The Trench series does feature fictionalized clashes — skirmishes that were never recorded, armored vehicles deployed in secrecy, missions carried out behind the lines. For example:

  • The Regiment of Britannia (R.O.B.) unleashing prototype vehicles during the Battle of Loos.

  • The Kaiserliche Waffenspezialisten (K.W.S.) testing the Burstyn Motorgeschütz during the Gorlice–Tarnów offensive.

  • The Spéciale Hasardeux Division (S.H.D.) carrying out covert actions while the larger battles raged in places like the Second Battle of Champagne.

  • The Imperskiy Tayna Brigada (I.T.B.) operating deep in the Balkans or Eastern Front, striking in ways rarely recorded like Przemyśl Fortress or  Serbia.
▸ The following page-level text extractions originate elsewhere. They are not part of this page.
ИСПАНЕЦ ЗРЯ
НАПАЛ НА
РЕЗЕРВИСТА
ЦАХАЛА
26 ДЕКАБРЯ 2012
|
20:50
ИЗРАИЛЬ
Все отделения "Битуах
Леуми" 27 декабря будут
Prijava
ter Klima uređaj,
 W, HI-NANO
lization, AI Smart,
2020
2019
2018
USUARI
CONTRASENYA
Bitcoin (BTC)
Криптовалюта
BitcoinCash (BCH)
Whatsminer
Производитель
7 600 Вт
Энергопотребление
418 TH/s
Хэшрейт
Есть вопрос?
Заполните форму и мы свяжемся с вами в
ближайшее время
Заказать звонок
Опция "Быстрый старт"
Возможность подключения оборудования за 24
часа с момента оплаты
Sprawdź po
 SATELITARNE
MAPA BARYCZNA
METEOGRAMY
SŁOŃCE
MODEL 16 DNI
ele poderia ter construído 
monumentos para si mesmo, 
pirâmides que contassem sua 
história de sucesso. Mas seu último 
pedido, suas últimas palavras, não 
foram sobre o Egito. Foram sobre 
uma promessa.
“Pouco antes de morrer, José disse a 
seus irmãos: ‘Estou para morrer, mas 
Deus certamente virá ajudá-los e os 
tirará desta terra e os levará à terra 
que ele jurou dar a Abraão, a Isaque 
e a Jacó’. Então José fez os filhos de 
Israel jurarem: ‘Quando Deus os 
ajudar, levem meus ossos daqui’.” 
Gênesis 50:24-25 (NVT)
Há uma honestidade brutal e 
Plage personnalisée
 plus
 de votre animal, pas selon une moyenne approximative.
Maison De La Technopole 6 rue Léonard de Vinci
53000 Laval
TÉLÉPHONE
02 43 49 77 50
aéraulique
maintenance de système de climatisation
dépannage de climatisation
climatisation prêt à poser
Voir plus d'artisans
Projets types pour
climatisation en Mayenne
These moments matter to the story, but they don’t rewrite the official outcomes. Verdun still bleeds. The Somme still grinds. The war remains the same.


Why Add Them at All?

Because they show the hidden corners of war — the “what ifs” that history books rarely touch. Wars are not only fought by the masses but also by specialized units operating in the shadows. These fictional operations add tension, tactical variety, and narrative depth without tipping the scales of history.


Not Alternate History

Unlike alt-history stories that change outcomes (Germany winning the war, for example), Trench stays grounded. The prototypes, elite units, and experimental weapons never appear on a scale that would alter the course of the conflict. They’re seen, tested, maybe whispered about — but they vanish into secrecy, never acknowledged by the general armies or governments of the day.


Why It Matters

Including these fictionalized hidden battles allows me to explore the possibilities without betraying the war’s reality. It shows how innovation and experimentation happened in shadows, long before official doctrines or mass production caught up.

In the end, the battles of the Trench series are like footprints in the mud — visible to the reader, but erased from the record of history. Because sometimes, the most important fights are the ones no one ever knew about.